Une solution possible au problème quantitatif vient de ce que les forêts ne sont pas seulement une ressource renouvelable mais aussi une ressource multipliable. Si l'accroissement de la demande est prévu suffisamment à l'avance, on peut prévoir d'établir une forêt de la dimension voulue et du type voulu dans l'emplacement approprié. Mais si l'on savait quels sont l'emplacement, le type et la date appropriés, je me demande parfois si nous saurions souvent tirer le meilleur parti de ces connaissances. Il y a encore trop d'exemples dans les programmes forestiers du monde, de sites de plantations industrielles choisis sur le seul critère du taux d'accroissement et de la vocation optimale de la station pour la forêt, et non pas d'après le critère d'un prix de revient minimal du bois franco fabrique.

Préparer l'avenir

Ce que je tiens à souligner, et j'espère l'avoir fait suffisamment, c'est que l'on ne peut être sur que les hypothèses seront réalisées: il faut agir pour qu'elles le soient.

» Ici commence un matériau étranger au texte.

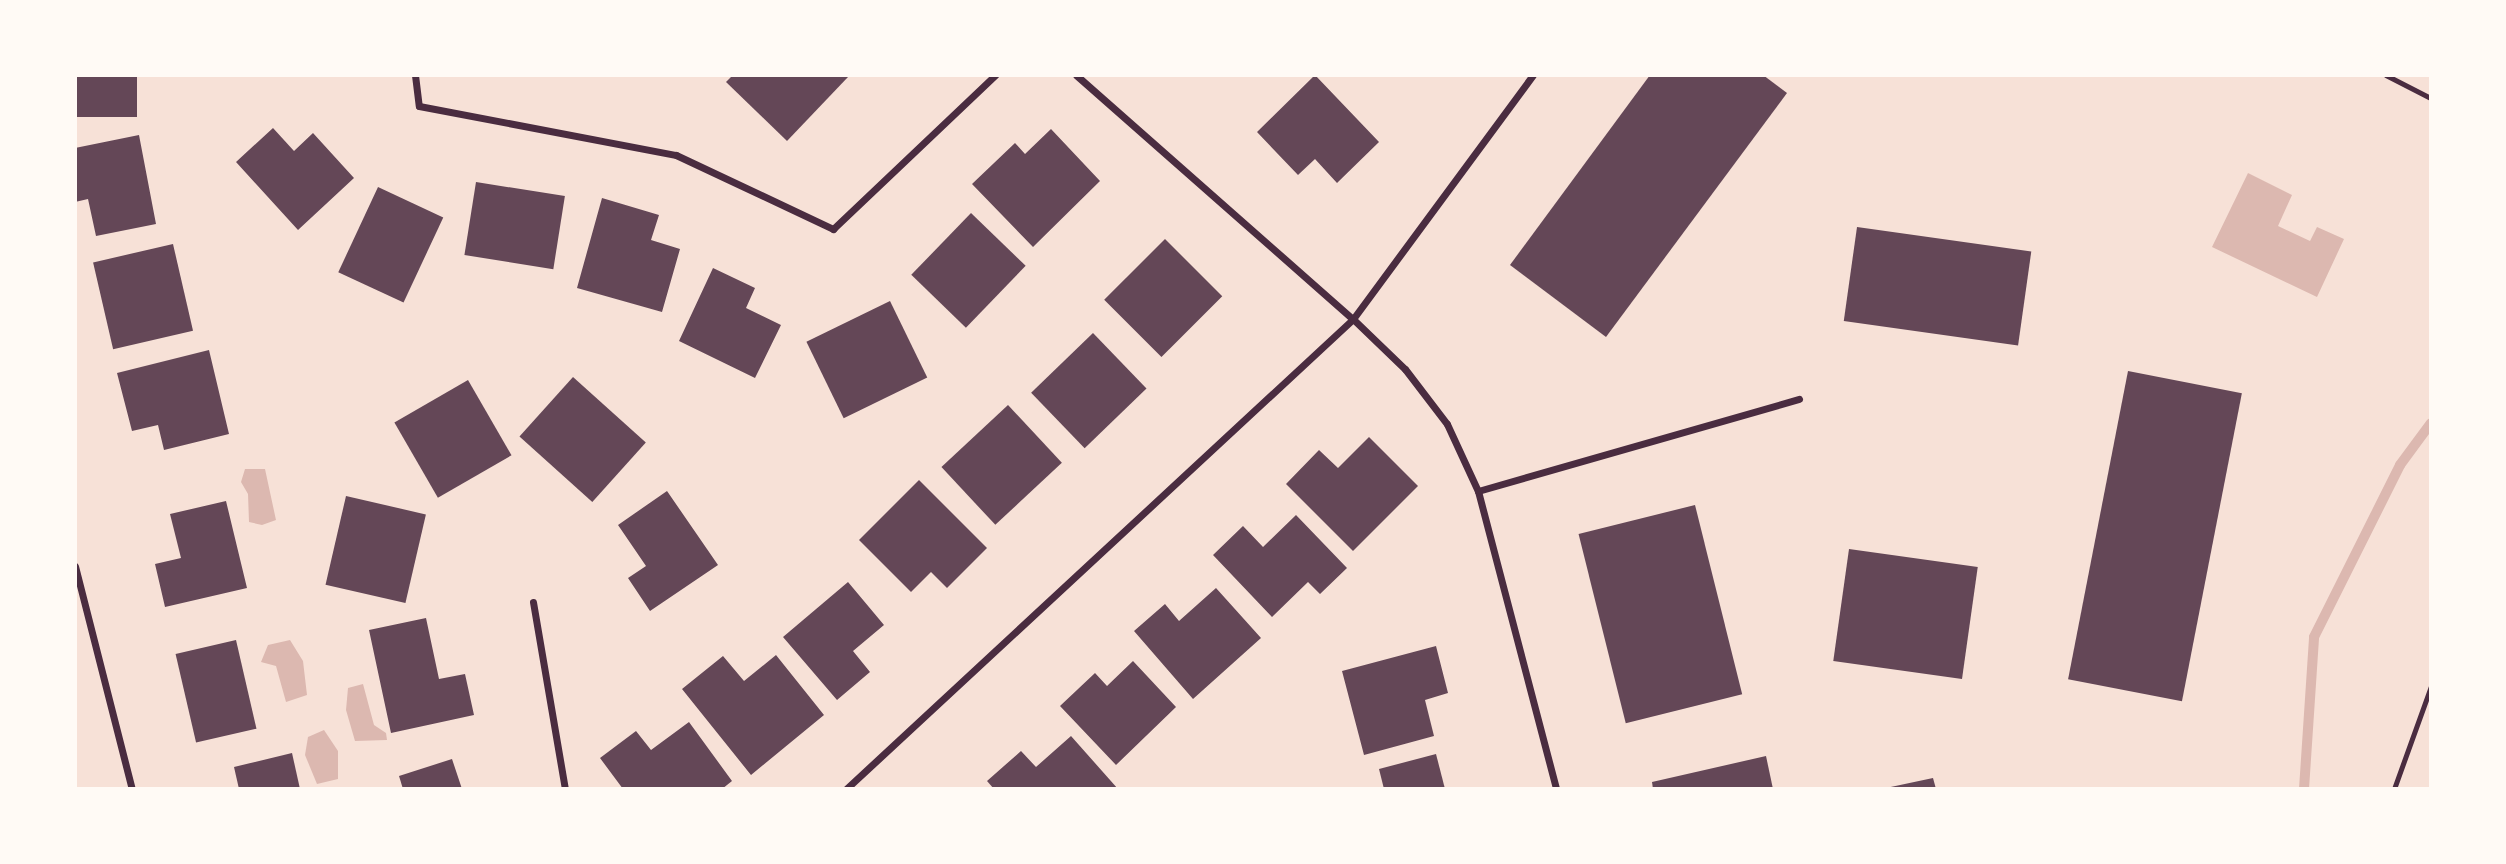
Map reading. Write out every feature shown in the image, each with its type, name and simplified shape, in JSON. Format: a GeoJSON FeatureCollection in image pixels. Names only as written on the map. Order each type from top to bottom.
{"type":"FeatureCollection","features":[{"type":"Feature","properties":{"kind":"street"},"geometry":{"type":"LineString","coordinates":[[415,75],[419,106],[676,155],[833,229],[995,75]]}},
{"type":"Feature","properties":{"kind":"street"},"geometry":{"type":"LineString","coordinates":[[1076,75],[1353,319],[1405,369],[1447,424],[1478,491],[1556,789]]}},
{"type":"Feature","properties":{"kind":"street"},"geometry":{"type":"LineString","coordinates":[[846,789],[1353,319],[1533,75]]}},
{"type":"Feature","properties":{"kind":"street"},"geometry":{"type":"LineString","coordinates":[[1478,491],[1799,399]]}},
{"type":"Feature","properties":{"kind":"street"},"geometry":{"type":"LineString","coordinates":[[75,566],[132,789]]}},
{"type":"Feature","properties":{"kind":"street"},"geometry":{"type":"LineString","coordinates":[[533,602],[565,789]]}},
{"type":"Feature","properties":{"kind":"path"},"geometry":{"type":"LineString","coordinates":[[2386,75],[2431,98]]}},
{"type":"Feature","properties":{"kind":"path"},"geometry":{"type":"LineString","coordinates":[[2395,789],[2431,687]]}},
{"type":"Feature","properties":{"kind":"shaded area"},"geometry":{"type":"Polygon","coordinates":[[[2248,173],[2292,195],[2278,226],[2310,241],[2317,227],[2344,239],[2317,297],[2212,247],[2248,173]]]}},
{"type":"Feature","properties":{"kind":"shaded area"},"geometry":{"type":"Polygon","coordinates":[[[245,469],[265,469],[276,520],[262,525],[249,522],[248,494],[241,482],[245,469]]]}},
{"type":"Feature","properties":{"kind":"shaded area"},"geometry":{"type":"Polygon","coordinates":[[[290,640],[303,661],[307,695],[286,702],[276,666],[261,662],[268,645],[290,640]]]}},
{"type":"Feature","properties":{"kind":"shaded area"},"geometry":{"type":"Polygon","coordinates":[[[363,684],[374,725],[386,733],[387,740],[355,741],[346,710],[348,688],[363,684]]]}},
{"type":"Feature","properties":{"kind":"shaded area"},"geometry":{"type":"Polygon","coordinates":[[[324,730],[338,751],[338,779],[317,784],[305,755],[308,737],[324,730]]]}},
{"type":"Feature","properties":{"kind":"building"},"geometry":{"type":"Polygon","coordinates":[[[75,75],[137,75],[137,117],[75,117],[75,75]]]}},
{"type":"Feature","properties":{"kind":"building"},"geometry":{"type":"Polygon","coordinates":[[[733,75],[848,77],[787,141],[726,82],[733,75]]]}},
{"type":"Feature","properties":{"kind":"building"},"geometry":{"type":"Polygon","coordinates":[[[1315,75],[1379,142],[1337,183],[1315,159],[1298,175],[1257,132],[1315,75]]]}},
{"type":"Feature","properties":{"kind":"building"},"geometry":{"type":"Polygon","coordinates":[[[1650,75],[1763,75],[1787,93],[1606,337],[1510,265],[1650,75]]]}},
{"type":"Feature","properties":{"kind":"building"},"geometry":{"type":"Polygon","coordinates":[[[273,128],[294,151],[313,133],[354,178],[298,230],[236,162],[273,128]]]}},
{"type":"Feature","properties":{"kind":"building"},"geometry":{"type":"Polygon","coordinates":[[[1051,129],[1100,181],[1033,247],[972,184],[1015,143],[1025,154],[1051,129]]]}},
{"type":"Feature","properties":{"kind":"building"},"geometry":{"type":"Polygon","coordinates":[[[139,135],[156,224],[96,236],[88,199],[75,202],[75,148],[139,135]]]}},
{"type":"Feature","properties":{"kind":"building"},"geometry":{"type":"Polygon","coordinates":[[[476,182],[565,196],[553,269],[464,255],[476,182]]]}},
{"type":"Feature","properties":{"kind":"building"},"geometry":{"type":"Polygon","coordinates":[[[378,187],[443,217],[404,303],[338,272],[378,187]]]}},
{"type":"Feature","properties":{"kind":"building"},"geometry":{"type":"Polygon","coordinates":[[[602,198],[659,215],[651,240],[680,249],[662,312],[577,288],[602,198]]]}},
{"type":"Feature","properties":{"kind":"building"},"geometry":{"type":"Polygon","coordinates":[[[971,213],[1026,266],[966,328],[911,275],[971,213]]]}},
{"type":"Feature","properties":{"kind":"building"},"geometry":{"type":"Polygon","coordinates":[[[1857,227],[2031,251],[2018,346],[1844,321],[1857,227]]]}},
{"type":"Feature","properties":{"kind":"building"},"geometry":{"type":"Polygon","coordinates":[[[1165,239],[1222,296],[1161,357],[1104,300],[1165,239]]]}},
{"type":"Feature","properties":{"kind":"building"},"geometry":{"type":"Polygon","coordinates":[[[173,244],[193,331],[113,349],[93,262],[173,244]]]}},
{"type":"Feature","properties":{"kind":"building"},"geometry":{"type":"Polygon","coordinates":[[[713,268],[755,288],[746,308],[781,325],[755,378],[679,341],[713,268]]]}},
{"type":"Feature","properties":{"kind":"building"},"geometry":{"type":"Polygon","coordinates":[[[890,301],[927,377],[844,418],[806,342],[890,301]]]}},
{"type":"Feature","properties":{"kind":"building"},"geometry":{"type":"Polygon","coordinates":[[[1093,333],[1146,388],[1085,448],[1031,393],[1093,333]]]}},
{"type":"Feature","properties":{"kind":"building"},"geometry":{"type":"Polygon","coordinates":[[[209,350],[229,434],[164,450],[158,425],[132,431],[117,373],[209,350]]]}},
{"type":"Feature","properties":{"kind":"building"},"geometry":{"type":"Polygon","coordinates":[[[2128,371],[2242,393],[2182,701],[2068,679],[2128,371]]]}},
{"type":"Feature","properties":{"kind":"building"},"geometry":{"type":"Polygon","coordinates":[[[573,377],[646,443],[592,502],[519,436],[573,377]]]}},
{"type":"Feature","properties":{"kind":"building"},"geometry":{"type":"Polygon","coordinates":[[[468,380],[511,455],[438,498],[394,422],[468,380]]]}},
{"type":"Feature","properties":{"kind":"building"},"geometry":{"type":"Polygon","coordinates":[[[1008,405],[1062,463],[995,525],[941,467],[1008,405]]]}},
{"type":"Feature","properties":{"kind":"building"},"geometry":{"type":"Polygon","coordinates":[[[1369,437],[1418,486],[1353,551],[1286,484],[1319,450],[1338,468],[1369,437]]]}},
{"type":"Feature","properties":{"kind":"building"},"geometry":{"type":"Polygon","coordinates":[[[919,480],[987,548],[947,588],[931,572],[911,592],[859,540],[919,480]]]}},
{"type":"Feature","properties":{"kind":"building"},"geometry":{"type":"Polygon","coordinates":[[[667,491],[718,565],[650,611],[628,578],[646,566],[618,525],[667,491]]]}},
{"type":"Feature","properties":{"kind":"building"},"geometry":{"type":"Polygon","coordinates":[[[346,496],[426,514],[405,603],[326,585],[346,496]]]}},
{"type":"Feature","properties":{"kind":"building"},"geometry":{"type":"Polygon","coordinates":[[[226,501],[247,588],[165,607],[155,564],[181,558],[170,514],[226,501]]]}},
{"type":"Feature","properties":{"kind":"building"},"geometry":{"type":"Polygon","coordinates":[[[1695,505],[1742,694],[1626,723],[1579,534],[1695,505]]]}},
{"type":"Feature","properties":{"kind":"building"},"geometry":{"type":"Polygon","coordinates":[[[1296,515],[1347,568],[1320,594],[1308,582],[1272,617],[1213,555],[1243,526],[1263,547],[1296,515]]]}},
{"type":"Feature","properties":{"kind":"building"},"geometry":{"type":"Polygon","coordinates":[[[1849,549],[1978,567],[1962,679],[1833,661],[1849,549]]]}},
{"type":"Feature","properties":{"kind":"building"},"geometry":{"type":"Polygon","coordinates":[[[848,582],[884,625],[853,651],[870,672],[837,700],[783,637],[848,582]]]}},
{"type":"Feature","properties":{"kind":"building"},"geometry":{"type":"Polygon","coordinates":[[[1216,588],[1261,638],[1193,699],[1134,631],[1165,604],[1179,621],[1216,588]]]}},
{"type":"Feature","properties":{"kind":"building"},"geometry":{"type":"Polygon","coordinates":[[[426,618],[439,679],[465,674],[474,715],[391,733],[369,630],[426,618]]]}},
{"type":"Feature","properties":{"kind":"building"},"geometry":{"type":"Polygon","coordinates":[[[236,640],[256,729],[196,743],[176,654],[236,640]]]}},
{"type":"Feature","properties":{"kind":"building"},"geometry":{"type":"Polygon","coordinates":[[[1436,646],[1448,693],[1425,700],[1434,736],[1364,755],[1342,671],[1436,646]]]}},
{"type":"Feature","properties":{"kind":"building"},"geometry":{"type":"Polygon","coordinates":[[[776,655],[824,715],[751,775],[682,689],[723,656],[744,681],[776,655]]]}},
{"type":"Feature","properties":{"kind":"building"},"geometry":{"type":"Polygon","coordinates":[[[1133,661],[1176,707],[1116,765],[1060,706],[1095,673],[1107,686],[1133,661]]]}},
{"type":"Feature","properties":{"kind":"building"},"geometry":{"type":"Polygon","coordinates":[[[689,722],[732,781],[722,789],[623,789],[600,758],[636,731],[651,750],[689,722]]]}},
{"type":"Feature","properties":{"kind":"building"},"geometry":{"type":"Polygon","coordinates":[[[1071,736],[1118,789],[994,789],[987,781],[1021,751],[1036,767],[1071,736]]]}},
{"type":"Feature","properties":{"kind":"building"},"geometry":{"type":"Polygon","coordinates":[[[292,753],[300,789],[239,789],[234,767],[292,753]]]}},
{"type":"Feature","properties":{"kind":"building"},"geometry":{"type":"Polygon","coordinates":[[[1436,754],[1445,789],[1384,789],[1379,769],[1436,754]]]}},
{"type":"Feature","properties":{"kind":"building"},"geometry":{"type":"Polygon","coordinates":[[[1766,756],[1773,789],[1653,789],[1652,782],[1766,756]]]}},
{"type":"Feature","properties":{"kind":"building"},"geometry":{"type":"Polygon","coordinates":[[[452,759],[462,789],[403,789],[399,776],[452,759]]]}},
{"type":"Feature","properties":{"kind":"building"},"geometry":{"type":"Polygon","coordinates":[[[1933,778],[1936,789],[1886,789],[1886,788],[1933,778]]]}},
{"type":"Feature","properties":{"kind":"waterway"},"geometry":{"type":"LineString","coordinates":[[2304,789],[2314,637],[2400,465],[2431,423]]}}]}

Rares sont les pays où les problèmes de la vie forestière se sont posés de façon aussi urgente qu'en Nouvelle-Zélande aujourd'hui. Forcée par des circonstances nouvelles à faire du secteur des forêts et des industries forestières l'une des bases principales de son avenir économique, la Nouvelle-Zélande doit trouver des réponses aux questions qui se posent. Tout apport en vue de la solution des problèmes de la Nouvelle-Zélande à cet égard pourra aider à résoudre des problèmes appelés à devenir fondamentaux pour la foresterie mondiale.